Though even that effort will not deprive Aubry of all press attention, Sarkozy’s visibility early this week in the media glare is obviously designed to make all other political developments look like bush league stuff compared to his own presidential doings. It’s also setting the tone for what evidently will be his main re-election message. As the economic, investment, and development themes central to Sarkozy’s press conference Monday signaled, the Elysée is planning on presenting its responsible stewardship of a still mending national and global economy as a strength voters would be unwise to abandon in favor of supposedly untested and inexperienced Socialist rivals. Still, as reaction to his Monday pitch demonstrated, that may prove a tough sell. Though defense of his record as a reformer, cost-cutter, deficit-slasher, and navigator of economic crises may have gotten by a room of comfortably employed journalists, it seemed less convincing to the majority of French voters who say in polls their economic and employment fortunes have rarely been worse. Aubry—who when last in national government in the late-1990s ushered in France’s 35 hour work week amid an economic boom—may actually not look so bad by comparison as the dangerous devil Sarkozy suggests is France doesn’t know.

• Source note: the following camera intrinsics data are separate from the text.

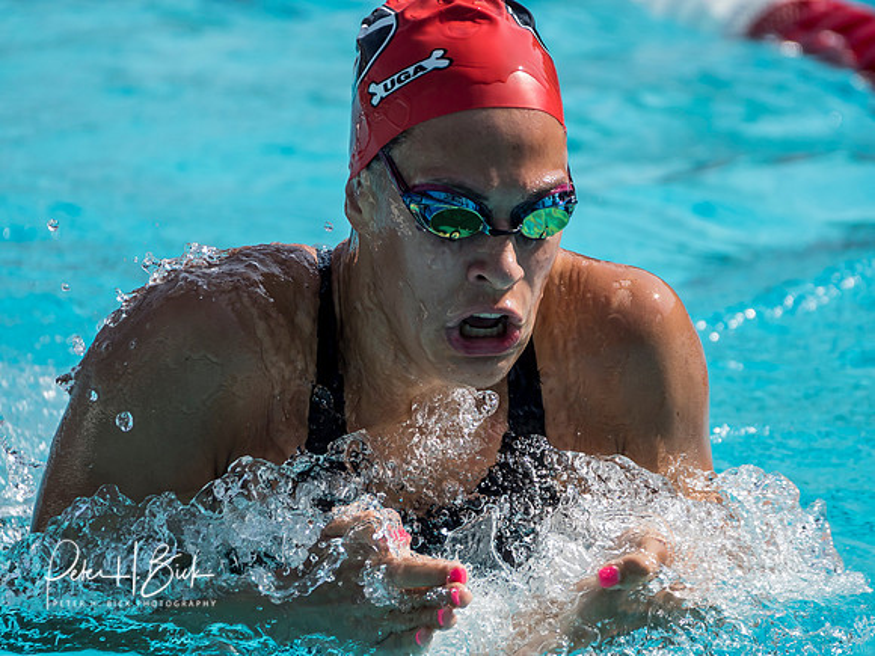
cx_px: 438
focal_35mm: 561
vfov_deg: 2.7
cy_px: 328
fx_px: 14181
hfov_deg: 3.5
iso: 250
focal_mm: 280
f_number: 5.6
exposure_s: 1/1250
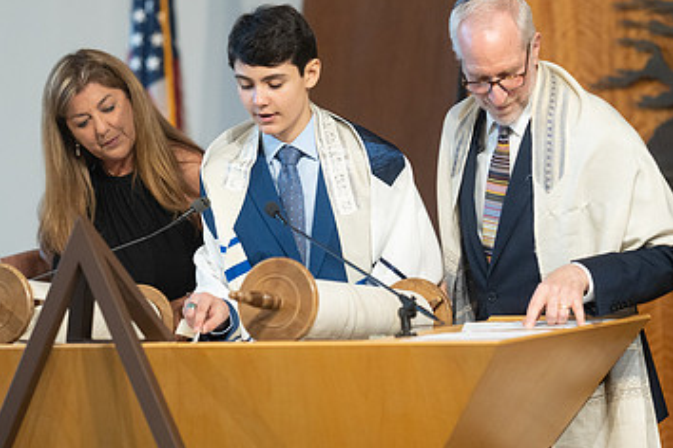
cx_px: 186
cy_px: 238
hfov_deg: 9.3
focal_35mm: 221
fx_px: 4131
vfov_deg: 6.2
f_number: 1.8
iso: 3200
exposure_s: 1/400
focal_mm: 135
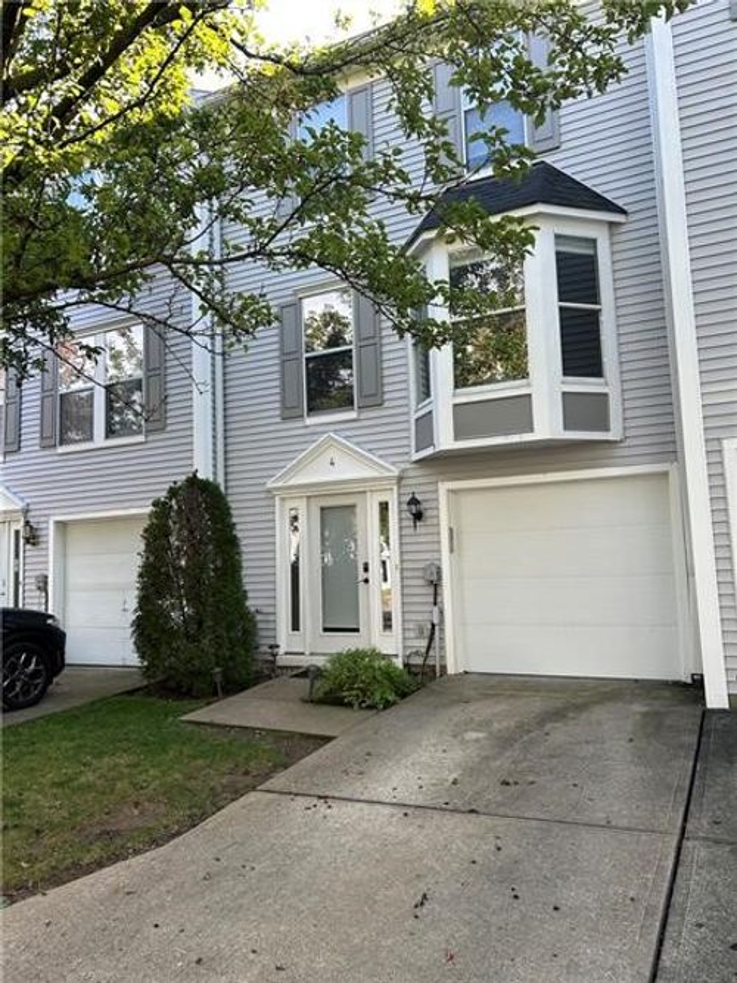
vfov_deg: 67.3
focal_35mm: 26
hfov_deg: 53.0
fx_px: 738
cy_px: 492
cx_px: 368
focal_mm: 5.7
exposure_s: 1/397
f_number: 1.5
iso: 50
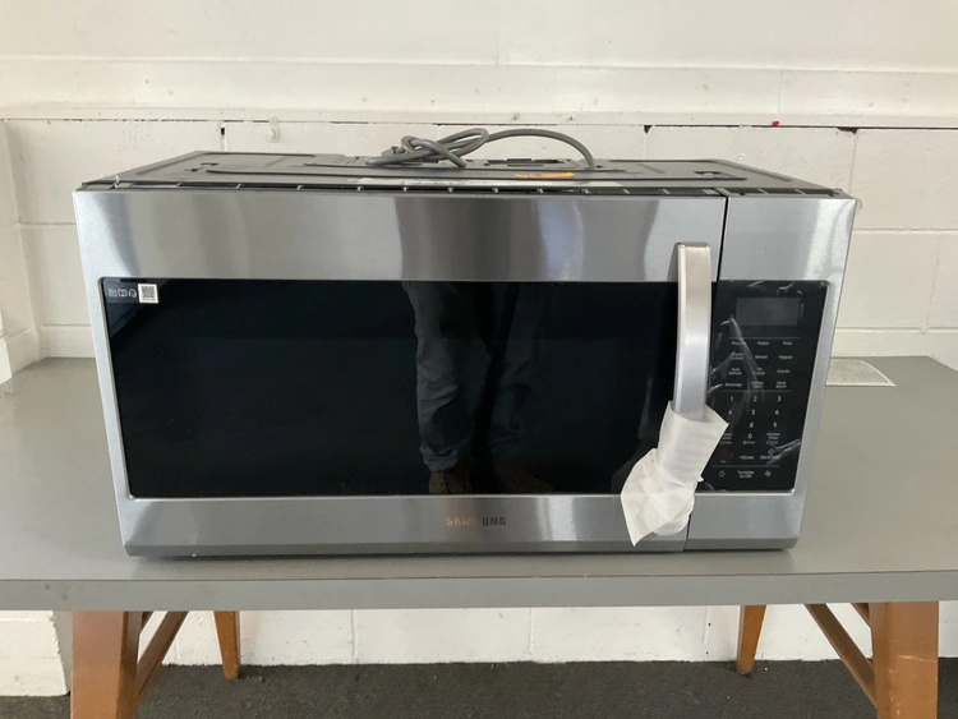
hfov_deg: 61.6
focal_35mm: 29
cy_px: 360
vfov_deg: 48.3
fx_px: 803
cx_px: 479
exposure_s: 1/60
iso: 200
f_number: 1.8
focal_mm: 3
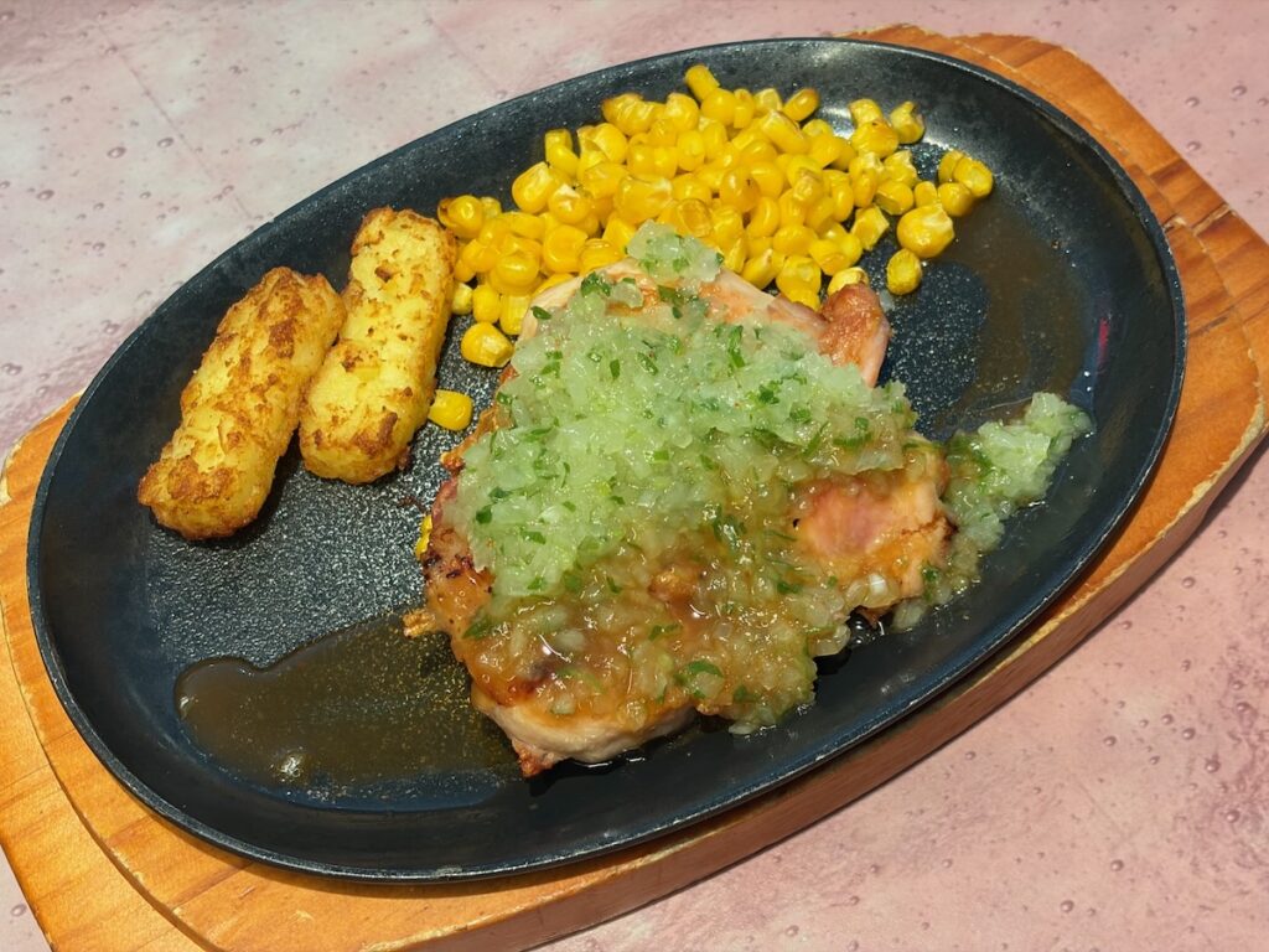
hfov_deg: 36.8
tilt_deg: -58.6
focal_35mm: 52
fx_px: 1906
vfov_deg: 28.0
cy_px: 476
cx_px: 634
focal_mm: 5.96
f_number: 1.6
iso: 125
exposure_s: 1/50
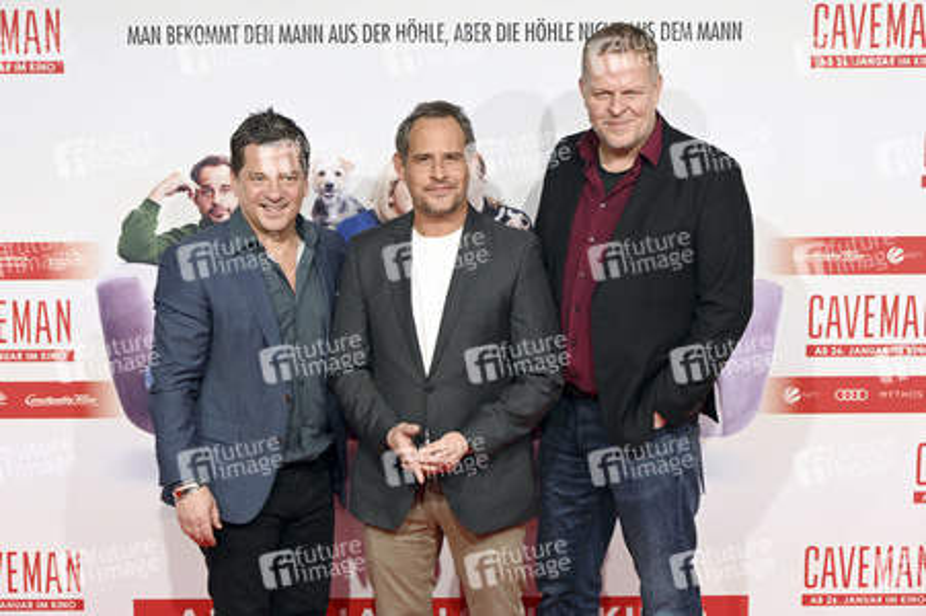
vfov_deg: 18.6
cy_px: 308
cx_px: 463
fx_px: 1876
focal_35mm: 73
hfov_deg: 27.7
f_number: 6
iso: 1250
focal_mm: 73
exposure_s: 1/160
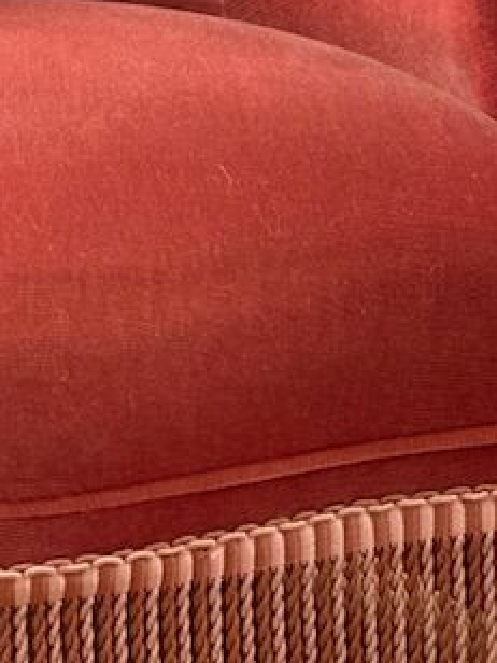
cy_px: -129
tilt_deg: -3.6
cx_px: -17
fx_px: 2067
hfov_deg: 13.5
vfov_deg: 17.4
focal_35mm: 108
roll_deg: +3.8
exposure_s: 1/121
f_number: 1.8
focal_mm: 4.25
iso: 64
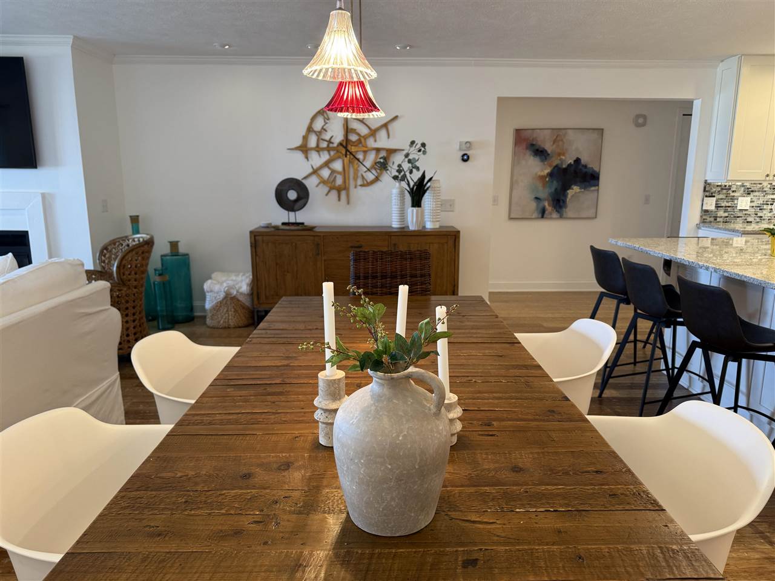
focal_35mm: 24
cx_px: 388
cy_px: 290
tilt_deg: -10.9
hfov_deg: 71.6
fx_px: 537
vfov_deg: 56.8
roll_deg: +0.7
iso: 160
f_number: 1.78
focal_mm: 6.76
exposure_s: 1/60
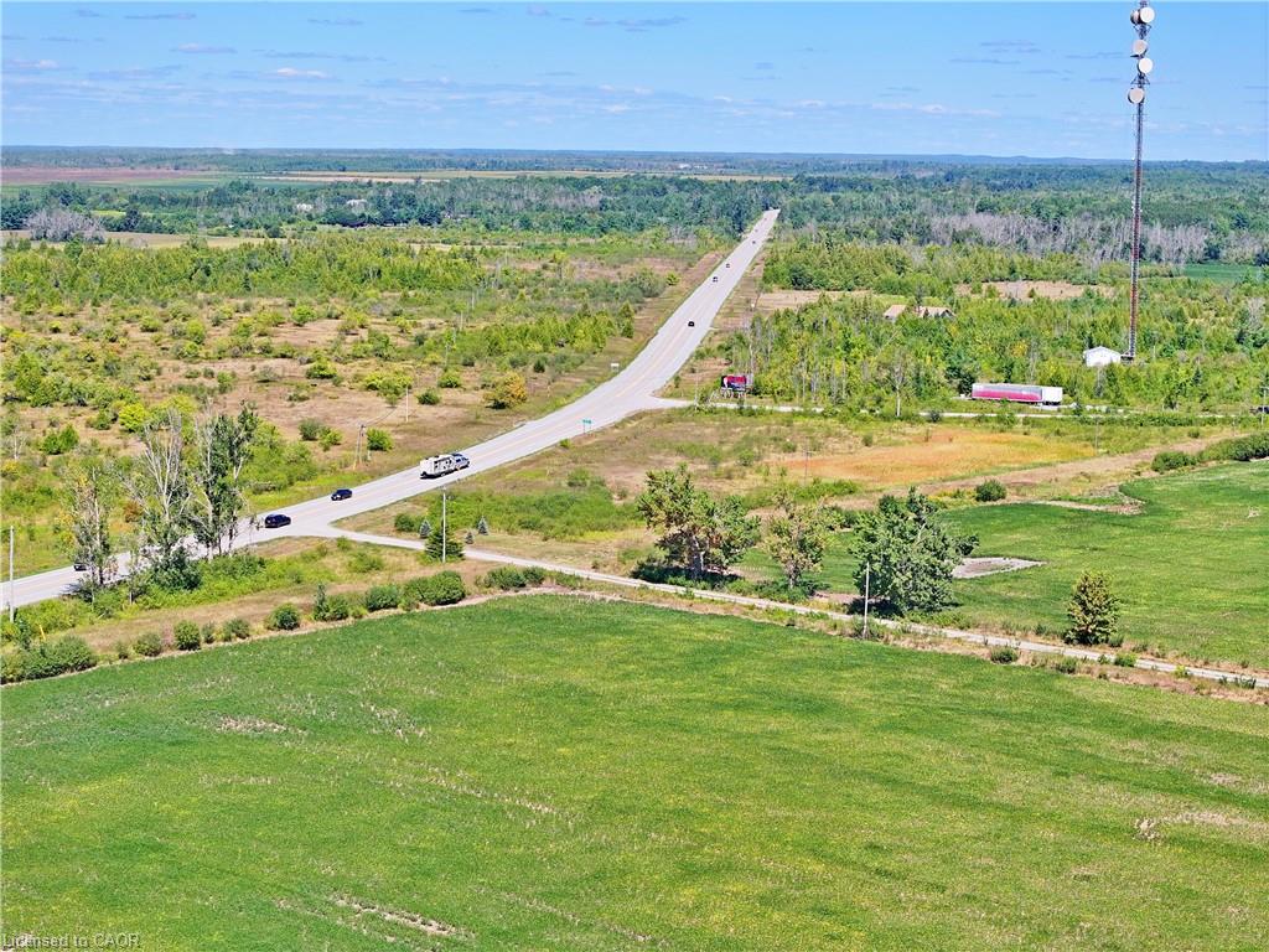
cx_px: 634
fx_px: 2566
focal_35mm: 70
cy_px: 476
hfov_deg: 27.8
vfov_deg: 21.0
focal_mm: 19.35
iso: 120
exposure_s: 1/1250
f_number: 2.8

It’s still unclear when Sarkozy will announce his re-election plans—though both media electoral and political fad seem to suggest he may delay his announcements until as late as next year. That waiting game reflects concerns that by declaring intent too early, contenders may risk losing whatever early boost their entries generate early on—and soon become boring, old hat candidate in voters’ eyes. Indeed, despite the enormous expectation and support Strauss-Kahn’s looming run generated, he never actually got around to confirming his intent to run in the primaries or for the presidency before his arrest ended that well-planned bid before it even began. Similarly, Aubry has avoided talking about throwing her hat into the ring for the Socialist nomination since Strauss-Kahn’s fall made that a foregone conclusion. Presumably, she hasn’t factored any pending expiration of a statute of limitations into the timing of her announcement—finally—that she’ll run.

More probable than that, Aubry may have decided to declare on the first day official of the Socialist primary process for sheer novelty’s sake: she seems to be the only leftist not to have entered the game before the season even began. Indeed, in contrast to the coyness that she, Sarkozy and Strauss-Kahn have demonstrated, the half-dozen Socialists seeking the party nomination dismayed strategists—and generated cries of foul from one another—by announcing their candidacy weeks or months before the primary process even opened. Some have even done so repeatedly.  On Sunday, 2007 Socialist presidential candidate Ségolène Royal announced—once again–her determination to win the upcoming party primary that polls indicate will be a Hail Mary effort at best.

In doing so, perhaps Royal was looking less to manufacture renewed excitement over her old news bid, and instead seeking to show she’s already got one aspect of presidential thinking down cold. After all, her Sunday appearance did manage to siphon some of the advance media attention away from Sarkozy’s Monday press conference, which itself was aimed at diverting the press from Aubry’s Tuesday announcement. And it provided more evidence France’s 2012 presidential race is already under way—and likely to leave us all exhausted when it ends 10 months from now.